Call of Duty: Advanced Warfare won’t be coming to Nintendo’s Wii U console, as Michael Condrey, the co-founder of lead developer Sledgehammer Games, confirmed on Twitter. He calls it an “Activision decision,” referring to the mega-publisher behind not just Call of Duty, but Destiny and Skylanders as well.
@1422644 no, no WiiU. That was an Activision decision. We are focused on XboxOne, PS4, and PC.
— Michael Condrey (@MichaelCondrey) August 20, 2014
The game had previously only been announced for PC and PlayStation/Xbox consoles, so this doesn’t come as a surprise. But it’s one more example of the troubles Nintendo has had generating interest in its console among third-party developers.
Related: Call of Duty: Advanced Warfare review
The confirmation comes amidst other Wii U drama, with Ubisoft CEO Yves Guillemot having recently made a surprising declaration about how his own company views the Nintendo console. The publisher’s 2014 hit Watch Dogs was originally announced for a Wii U release, and it’s still supposedly coming… but Guillemot think it will be Ubi’s only adult-friendly offering on the console.
“[Watch Dogs] is coming to Wii U,” he told Game Informer at Gamescom. “It will be the only mature game we publish on it.”
Related: Get your first look at Call of Duty: Advanced Warfare‘s multiplayer mode
Guillemot also had a few things to say about the sort of content Ubisoft does see success with on the Wii U. “What we see is that [Wii U owners] are very interested in Just Dance, very interested by other kinds of games,” he said. “So what we are trying to do is to focus more on the types of games they are interested in.”
To be fair, that attitude could and likely would change if Nintendo’s console found its way into more homes. Sony’s PlayStation 4 currently leads in the new console sales race, with more than 10 million boxes sold through to consumers. Microsoft lags behind with an unspecified number of Xbox Ones sold — a recent, hastily edited Xbox Wire post suggested it’s around 5 million — while the Wii U, which was released a full year before the PS4/XB1, sits at close to 7 million.

● **WHAT IS EXPECTED**
Please decide whether each statement below agrees with the Wii U article, answering yes or no and quoting the deciding words from it.
1. Sledgehammer Games is focused on Xbox One, PS4, and PC.
2. Watch Dogs will be the only mature game Ubisoft publishes on the Wii U.
3. The Wii U was released after the PS4.

● **DATASET RECORDS**
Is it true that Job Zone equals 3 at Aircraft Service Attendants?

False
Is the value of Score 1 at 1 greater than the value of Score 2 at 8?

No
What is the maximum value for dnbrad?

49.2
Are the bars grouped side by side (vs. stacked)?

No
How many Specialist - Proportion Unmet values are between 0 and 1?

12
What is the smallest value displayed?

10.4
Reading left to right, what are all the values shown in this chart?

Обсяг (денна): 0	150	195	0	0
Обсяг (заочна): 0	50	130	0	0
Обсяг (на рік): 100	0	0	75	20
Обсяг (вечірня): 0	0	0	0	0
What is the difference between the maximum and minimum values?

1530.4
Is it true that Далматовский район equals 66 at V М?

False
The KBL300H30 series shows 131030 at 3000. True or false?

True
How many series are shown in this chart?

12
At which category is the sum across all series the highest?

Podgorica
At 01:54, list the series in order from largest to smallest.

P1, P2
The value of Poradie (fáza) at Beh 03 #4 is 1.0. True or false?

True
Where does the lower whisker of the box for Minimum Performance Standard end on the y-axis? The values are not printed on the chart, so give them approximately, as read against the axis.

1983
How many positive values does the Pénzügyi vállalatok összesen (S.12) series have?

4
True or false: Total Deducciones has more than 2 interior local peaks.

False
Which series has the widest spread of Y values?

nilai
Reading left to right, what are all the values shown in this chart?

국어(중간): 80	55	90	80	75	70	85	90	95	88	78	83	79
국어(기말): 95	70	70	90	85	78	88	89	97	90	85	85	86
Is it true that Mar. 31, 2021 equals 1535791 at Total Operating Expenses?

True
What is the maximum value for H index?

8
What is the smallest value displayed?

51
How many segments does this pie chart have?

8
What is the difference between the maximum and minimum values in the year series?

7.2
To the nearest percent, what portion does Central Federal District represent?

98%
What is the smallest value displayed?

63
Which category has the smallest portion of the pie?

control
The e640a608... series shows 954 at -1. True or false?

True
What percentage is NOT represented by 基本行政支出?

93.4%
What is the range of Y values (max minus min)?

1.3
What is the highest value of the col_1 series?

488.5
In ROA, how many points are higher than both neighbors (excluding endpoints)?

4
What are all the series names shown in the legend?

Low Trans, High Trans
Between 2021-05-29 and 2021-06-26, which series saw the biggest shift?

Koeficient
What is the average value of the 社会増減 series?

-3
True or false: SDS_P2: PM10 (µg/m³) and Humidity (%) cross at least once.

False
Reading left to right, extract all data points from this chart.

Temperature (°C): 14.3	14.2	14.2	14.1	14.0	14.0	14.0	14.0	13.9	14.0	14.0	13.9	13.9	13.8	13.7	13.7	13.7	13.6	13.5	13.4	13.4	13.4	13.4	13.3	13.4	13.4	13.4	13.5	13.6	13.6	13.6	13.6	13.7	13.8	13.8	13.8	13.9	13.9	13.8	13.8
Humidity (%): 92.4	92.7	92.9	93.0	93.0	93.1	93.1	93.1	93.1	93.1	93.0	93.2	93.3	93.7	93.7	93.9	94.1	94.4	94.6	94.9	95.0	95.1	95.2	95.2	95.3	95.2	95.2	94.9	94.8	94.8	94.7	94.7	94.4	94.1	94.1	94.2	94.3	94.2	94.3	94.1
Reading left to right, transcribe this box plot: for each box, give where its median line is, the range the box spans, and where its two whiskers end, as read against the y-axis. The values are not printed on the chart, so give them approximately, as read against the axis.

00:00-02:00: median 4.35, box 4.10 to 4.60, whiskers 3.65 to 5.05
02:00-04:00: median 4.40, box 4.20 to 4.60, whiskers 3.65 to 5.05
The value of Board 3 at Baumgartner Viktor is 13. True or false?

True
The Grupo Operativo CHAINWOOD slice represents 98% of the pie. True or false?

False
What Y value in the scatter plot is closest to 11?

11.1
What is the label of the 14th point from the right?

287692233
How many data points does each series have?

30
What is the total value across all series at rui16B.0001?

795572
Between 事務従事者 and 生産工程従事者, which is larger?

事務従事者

● **ANSWER BOX**
1. Yes: "We are focused on XboxOne, PS4, and PC."
2. Yes: "It will be the only mature game we publish on it."
3. No: "the Wii U, which was released a full year before the PS4/XB1"